MUMBAI: 2007 has been a phenomenal year for Indian equities, and analysts expect indices to end it at all time highs as the bulls gear up for another run.
“Market sentiment is bullish after the latest Fed rate cut. We expect a further rise toward 21,250 in Sensex and 6,500 in Nifty by the end of the year,” said technical analyst Sandeep Wagle of Angel Stock Broking.
The US Federal Reserve disappointed world markets by a modest 25 basis-point cut instead of 50 bps on December 11, but Indian equities chalked up gains while Asian peers stumbled in reaction.
On Dec 12, Bombay Stock Exchange’s Sensex closed up 85 points or 0.42 per cent at 20,375.87. The index scaled an all-time high of 20,419.11 intraday, recovering from an early low of 20,045.42.
National Stock Exchange’s Nifty ended higher by 62 points or 1.02 per cent at 6159.30, bouncing from a low of 6005.45. The index rose to a high of 6175.65 during the day.
A rebound in industrial production has also lifted market sentiment. Index of industrial production for October grew 11.8 per cent, the fastest annual rise in seven months, from an upwardly revised 6.8 percent in September.
“We will not be surprised to see the Sensex closing at 20,500 by the year-end since I see absolutely no triggers for a correction,” a more conservative Shahina Mukadam, head of research at IDBI Capital, said, adding that large-caps still look strong.
So far in December, the Sensex and Nifty have seen more positive closes than negative ones and risen by a whopping 5.13 per cent and 6.71 per cent respectively.

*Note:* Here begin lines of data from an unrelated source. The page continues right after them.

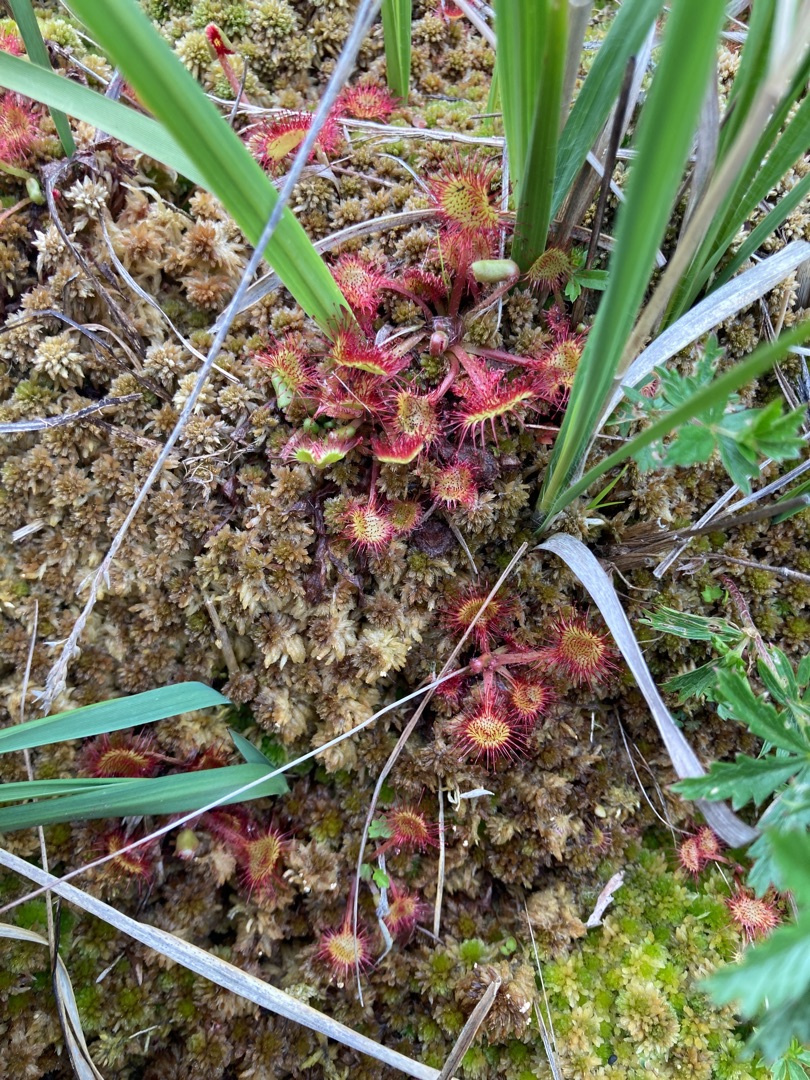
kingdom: Plantae
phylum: Tracheophyta
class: Magnoliopsida
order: Caryophyllales
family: Droseraceae
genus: Drosera
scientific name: Drosera rotundifolia
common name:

Even weak global cues have not deterred the momentum. Analysts attribute this resilience to strong participation from domestic players – high net worth, retail and institutional investors.
In the first week of this month, domestic funds net invested Rs 295 crore in equity, while foreign institutional investors net bought Rs 3523.2 crore, according to SEBI.
“I am extremely bullish and have set targets of 6,158 followed by 6,236 in Nifty by the year-end. Local sentiment is upbeat and I also expect more foreign money to flow into the market as a result of the Fed’s move. 25 basis points has not gone down well with most global markets, but it is a fairly positive sign for us,” said Suresh Kumar Iyer, technical analyst at Asit C Mehta Investment Interrmediates.
What is encouraging is also the participation from the broader market consisting of mid-and small-caps. Second line scrips outperformed the benchmark indices in November and analysts believe there’s a lot more steam left in them.
“Domestic participants have proved their strength in the market going by the way the mid-caps have moved up. I remain positive on these stocks and expect the rally to continue till the first week of January. Valuation-wise, they offer better opportunity to investors,” said Viral Doshi, independent technical and derivatives strategist.